> **Work to be completed**
For every line in the material, print that line exactly.

> **Available records**

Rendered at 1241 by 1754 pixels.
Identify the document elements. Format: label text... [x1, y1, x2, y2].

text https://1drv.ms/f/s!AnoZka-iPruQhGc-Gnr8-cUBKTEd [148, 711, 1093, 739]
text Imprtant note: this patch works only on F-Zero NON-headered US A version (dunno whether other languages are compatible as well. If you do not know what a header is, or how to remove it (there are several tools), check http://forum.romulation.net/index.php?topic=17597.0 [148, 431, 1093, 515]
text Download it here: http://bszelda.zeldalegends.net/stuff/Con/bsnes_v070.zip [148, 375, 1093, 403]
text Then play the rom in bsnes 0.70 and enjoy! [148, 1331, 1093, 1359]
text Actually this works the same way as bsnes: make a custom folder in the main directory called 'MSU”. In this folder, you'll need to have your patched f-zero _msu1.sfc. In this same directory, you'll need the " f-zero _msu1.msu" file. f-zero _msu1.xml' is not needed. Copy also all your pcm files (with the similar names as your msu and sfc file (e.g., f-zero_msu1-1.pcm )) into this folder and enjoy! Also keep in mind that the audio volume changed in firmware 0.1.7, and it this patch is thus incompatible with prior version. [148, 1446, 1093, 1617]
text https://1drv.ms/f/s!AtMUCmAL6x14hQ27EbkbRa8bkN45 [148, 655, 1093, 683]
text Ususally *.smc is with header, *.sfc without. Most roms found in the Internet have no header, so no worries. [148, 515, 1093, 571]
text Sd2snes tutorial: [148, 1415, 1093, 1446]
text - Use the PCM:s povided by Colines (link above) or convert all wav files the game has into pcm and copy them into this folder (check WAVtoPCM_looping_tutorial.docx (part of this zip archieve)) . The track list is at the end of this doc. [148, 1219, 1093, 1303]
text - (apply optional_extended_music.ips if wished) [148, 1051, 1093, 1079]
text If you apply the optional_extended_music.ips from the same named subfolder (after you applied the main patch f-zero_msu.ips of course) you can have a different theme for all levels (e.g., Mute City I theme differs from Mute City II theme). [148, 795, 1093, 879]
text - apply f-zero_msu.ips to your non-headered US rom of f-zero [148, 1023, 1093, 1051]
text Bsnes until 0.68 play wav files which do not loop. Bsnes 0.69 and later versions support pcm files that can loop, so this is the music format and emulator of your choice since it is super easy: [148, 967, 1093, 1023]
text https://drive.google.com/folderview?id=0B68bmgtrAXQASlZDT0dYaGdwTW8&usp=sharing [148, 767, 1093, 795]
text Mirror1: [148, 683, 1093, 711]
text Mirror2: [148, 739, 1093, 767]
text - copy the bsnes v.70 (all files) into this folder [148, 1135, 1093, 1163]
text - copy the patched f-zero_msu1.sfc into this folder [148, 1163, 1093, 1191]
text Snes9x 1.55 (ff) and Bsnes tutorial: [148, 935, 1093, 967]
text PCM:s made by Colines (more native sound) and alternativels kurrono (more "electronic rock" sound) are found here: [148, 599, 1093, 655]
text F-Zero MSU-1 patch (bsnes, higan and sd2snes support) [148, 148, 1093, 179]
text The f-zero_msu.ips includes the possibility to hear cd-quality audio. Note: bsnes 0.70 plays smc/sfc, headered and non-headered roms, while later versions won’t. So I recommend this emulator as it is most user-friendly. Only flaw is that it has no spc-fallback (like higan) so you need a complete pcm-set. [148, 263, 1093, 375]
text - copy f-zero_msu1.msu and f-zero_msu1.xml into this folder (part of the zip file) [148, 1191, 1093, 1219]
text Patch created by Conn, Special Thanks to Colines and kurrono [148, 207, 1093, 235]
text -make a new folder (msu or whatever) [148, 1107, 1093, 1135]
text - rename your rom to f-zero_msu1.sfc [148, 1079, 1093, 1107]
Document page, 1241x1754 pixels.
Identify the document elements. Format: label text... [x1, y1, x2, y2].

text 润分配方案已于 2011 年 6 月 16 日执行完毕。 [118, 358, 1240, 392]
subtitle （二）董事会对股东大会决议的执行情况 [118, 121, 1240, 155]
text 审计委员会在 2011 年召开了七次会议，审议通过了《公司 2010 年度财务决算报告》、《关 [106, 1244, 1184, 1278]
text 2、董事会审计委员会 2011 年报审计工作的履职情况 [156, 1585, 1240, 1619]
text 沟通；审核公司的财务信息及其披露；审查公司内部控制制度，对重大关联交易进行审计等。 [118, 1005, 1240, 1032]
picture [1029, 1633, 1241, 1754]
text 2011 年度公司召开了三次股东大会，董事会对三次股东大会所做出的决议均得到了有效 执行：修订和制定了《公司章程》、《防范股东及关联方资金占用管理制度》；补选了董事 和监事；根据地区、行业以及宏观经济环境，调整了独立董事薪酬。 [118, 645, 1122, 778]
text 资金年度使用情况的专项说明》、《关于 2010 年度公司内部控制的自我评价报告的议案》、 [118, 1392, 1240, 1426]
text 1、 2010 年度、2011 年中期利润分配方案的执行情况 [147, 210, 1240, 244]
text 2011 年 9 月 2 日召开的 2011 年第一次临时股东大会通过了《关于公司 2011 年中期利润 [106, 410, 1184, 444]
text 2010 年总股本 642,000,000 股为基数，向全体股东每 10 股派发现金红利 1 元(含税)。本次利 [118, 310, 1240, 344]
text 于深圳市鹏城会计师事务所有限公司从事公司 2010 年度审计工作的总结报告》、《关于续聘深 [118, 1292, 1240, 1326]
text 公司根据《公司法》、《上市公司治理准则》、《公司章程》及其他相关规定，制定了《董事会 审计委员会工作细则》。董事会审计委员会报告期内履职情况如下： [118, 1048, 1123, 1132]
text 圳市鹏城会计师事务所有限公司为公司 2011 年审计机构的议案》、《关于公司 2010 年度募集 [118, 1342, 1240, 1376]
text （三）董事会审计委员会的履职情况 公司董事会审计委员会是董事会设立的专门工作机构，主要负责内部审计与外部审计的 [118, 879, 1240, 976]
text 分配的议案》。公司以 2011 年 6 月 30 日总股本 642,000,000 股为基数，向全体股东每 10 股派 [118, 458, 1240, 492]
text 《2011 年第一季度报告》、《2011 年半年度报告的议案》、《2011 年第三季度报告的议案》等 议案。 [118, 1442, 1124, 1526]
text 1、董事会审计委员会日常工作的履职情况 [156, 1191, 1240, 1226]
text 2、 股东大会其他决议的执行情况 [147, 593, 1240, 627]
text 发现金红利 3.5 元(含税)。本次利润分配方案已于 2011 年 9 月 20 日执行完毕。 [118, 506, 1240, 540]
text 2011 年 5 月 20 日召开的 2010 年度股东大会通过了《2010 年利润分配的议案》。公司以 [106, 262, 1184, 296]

> **Task solution**
Rendered at 1241 by 1754 pixels.
Identify the document elements. Format: label text... [x1, y1, x2, y2].

text https://1drv.ms/f/s!AnoZka-iPruQhGc-Gnr8-cUBKTEd [148, 711, 1093, 739]
text Imprtant note: this patch works only on F-Zero NON-headered US A version (dunno whether other languages are compatible as well. If you do not know what a header is, or how to remove it (there are several tools), check http://forum.romulation.net/index.php?topic=17597.0 [148, 431, 1093, 515]
text Download it here: http://bszelda.zeldalegends.net/stuff/Con/bsnes_v070.zip [148, 375, 1093, 403]
text Then play the rom in bsnes 0.70 and enjoy! [148, 1331, 1093, 1359]
text Actually this works the same way as bsnes: make a custom folder in the main directory called 'MSU”. In this folder, you'll need to have your patched f-zero _msu1.sfc. In this same directory, you'll need the " f-zero _msu1.msu" file. f-zero _msu1.xml' is not needed. Copy also all your pcm files (with the similar names as your msu and sfc file (e.g., f-zero_msu1-1.pcm )) into this folder and enjoy! Also keep in mind that the audio volume changed in firmware 0.1.7, and it this patch is thus incompatible with prior version. [148, 1446, 1093, 1617]
text https://1drv.ms/f/s!AtMUCmAL6x14hQ27EbkbRa8bkN45 [148, 655, 1093, 683]
text Ususally *.smc is with header, *.sfc without. Most roms found in the Internet have no header, so no worries. [148, 515, 1093, 571]
text Sd2snes tutorial: [148, 1415, 1093, 1446]
text - Use the PCM:s povided by Colines (link above) or convert all wav files the game has into pcm and copy them into this folder (check WAVtoPCM_looping_tutorial.docx (part of this zip archieve)) . The track list is at the end of this doc. [148, 1219, 1093, 1303]
text - (apply optional_extended_music.ips if wished) [148, 1051, 1093, 1079]
text If you apply the optional_extended_music.ips from the same named subfolder (after you applied the main patch f-zero_msu.ips of course) you can have a different theme for all levels (e.g., Mute City I theme differs from Mute City II theme). [148, 795, 1093, 879]
text - apply f-zero_msu.ips to your non-headered US rom of f-zero [148, 1023, 1093, 1051]
text Bsnes until 0.68 play wav files which do not loop. Bsnes 0.69 and later versions support pcm files that can loop, so this is the music format and emulator of your choice since it is super easy: [148, 967, 1093, 1023]
text https://drive.google.com/folderview?id=0B68bmgtrAXQASlZDT0dYaGdwTW8&usp=sharing [148, 767, 1093, 795]
text Mirror1: [148, 683, 1093, 711]
text Mirror2: [148, 739, 1093, 767]
text - copy the bsnes v.70 (all files) into this folder [148, 1135, 1093, 1163]
text - copy the patched f-zero_msu1.sfc into this folder [148, 1163, 1093, 1191]
text Snes9x 1.55 (ff) and Bsnes tutorial: [148, 935, 1093, 967]
text PCM:s made by Colines (more native sound) and alternativels kurrono (more "electronic rock" sound) are found here: [148, 599, 1093, 655]
text F-Zero MSU-1 patch (bsnes, higan and sd2snes support) [148, 148, 1093, 179]
text The f-zero_msu.ips includes the possibility to hear cd-quality audio. Note: bsnes 0.70 plays smc/sfc, headered and non-headered roms, while later versions won’t. So I recommend this emulator as it is most user-friendly. Only flaw is that it has no spc-fallback (like higan) so you need a complete pcm-set. [148, 263, 1093, 375]
text - copy f-zero_msu1.msu and f-zero_msu1.xml into this folder (part of the zip file) [148, 1191, 1093, 1219]
text Patch created by Conn, Special Thanks to Colines and kurrono [148, 207, 1093, 235]
text -make a new folder (msu or whatever) [148, 1107, 1093, 1135]
text - rename your rom to f-zero_msu1.sfc [148, 1079, 1093, 1107]
Document page, 1241x1754 pixels.
Identify the document elements. Format: label text... [x1, y1, x2, y2].

text 润分配方案已于 2011 年 6 月 16 日执行完毕。 [118, 358, 1240, 392]
subtitle （二）董事会对股东大会决议的执行情况 [118, 121, 1240, 155]
text 审计委员会在 2011 年召开了七次会议，审议通过了《公司 2010 年度财务决算报告》、《关 [106, 1244, 1184, 1278]
text 2、董事会审计委员会 2011 年报审计工作的履职情况 [156, 1585, 1240, 1619]
text 沟通；审核公司的财务信息及其披露；审查公司内部控制制度，对重大关联交易进行审计等。 [118, 1005, 1240, 1032]
picture [1029, 1633, 1241, 1754]
text 2011 年度公司召开了三次股东大会，董事会对三次股东大会所做出的决议均得到了有效 执行：修订和制定了《公司章程》、《防范股东及关联方资金占用管理制度》；补选了董事 和监事；根据地区、行业以及宏观经济环境，调整了独立董事薪酬。 [118, 645, 1122, 778]
text 资金年度使用情况的专项说明》、《关于 2010 年度公司内部控制的自我评价报告的议案》、 [118, 1392, 1240, 1426]
text 1、 2010 年度、2011 年中期利润分配方案的执行情况 [147, 210, 1240, 244]
text 2011 年 9 月 2 日召开的 2011 年第一次临时股东大会通过了《关于公司 2011 年中期利润 [106, 410, 1184, 444]
text 2010 年总股本 642,000,000 股为基数，向全体股东每 10 股派发现金红利 1 元(含税)。本次利 [118, 310, 1240, 344]
text 于深圳市鹏城会计师事务所有限公司从事公司 2010 年度审计工作的总结报告》、《关于续聘深 [118, 1292, 1240, 1326]
text 公司根据《公司法》、《上市公司治理准则》、《公司章程》及其他相关规定，制定了《董事会 审计委员会工作细则》。董事会审计委员会报告期内履职情况如下： [118, 1048, 1123, 1132]
text 圳市鹏城会计师事务所有限公司为公司 2011 年审计机构的议案》、《关于公司 2010 年度募集 [118, 1342, 1240, 1376]
text （三）董事会审计委员会的履职情况 公司董事会审计委员会是董事会设立的专门工作机构，主要负责内部审计与外部审计的 [118, 879, 1240, 976]
text 分配的议案》。公司以 2011 年 6 月 30 日总股本 642,000,000 股为基数，向全体股东每 10 股派 [118, 458, 1240, 492]
text 《2011 年第一季度报告》、《2011 年半年度报告的议案》、《2011 年第三季度报告的议案》等 议案。 [118, 1442, 1124, 1526]
text 1、董事会审计委员会日常工作的履职情况 [156, 1191, 1240, 1226]
text 2、 股东大会其他决议的执行情况 [147, 593, 1240, 627]
text 发现金红利 3.5 元(含税)。本次利润分配方案已于 2011 年 9 月 20 日执行完毕。 [118, 506, 1240, 540]
text 2011 年 5 月 20 日召开的 2010 年度股东大会通过了《2010 年利润分配的议案》。公司以 [106, 262, 1184, 296]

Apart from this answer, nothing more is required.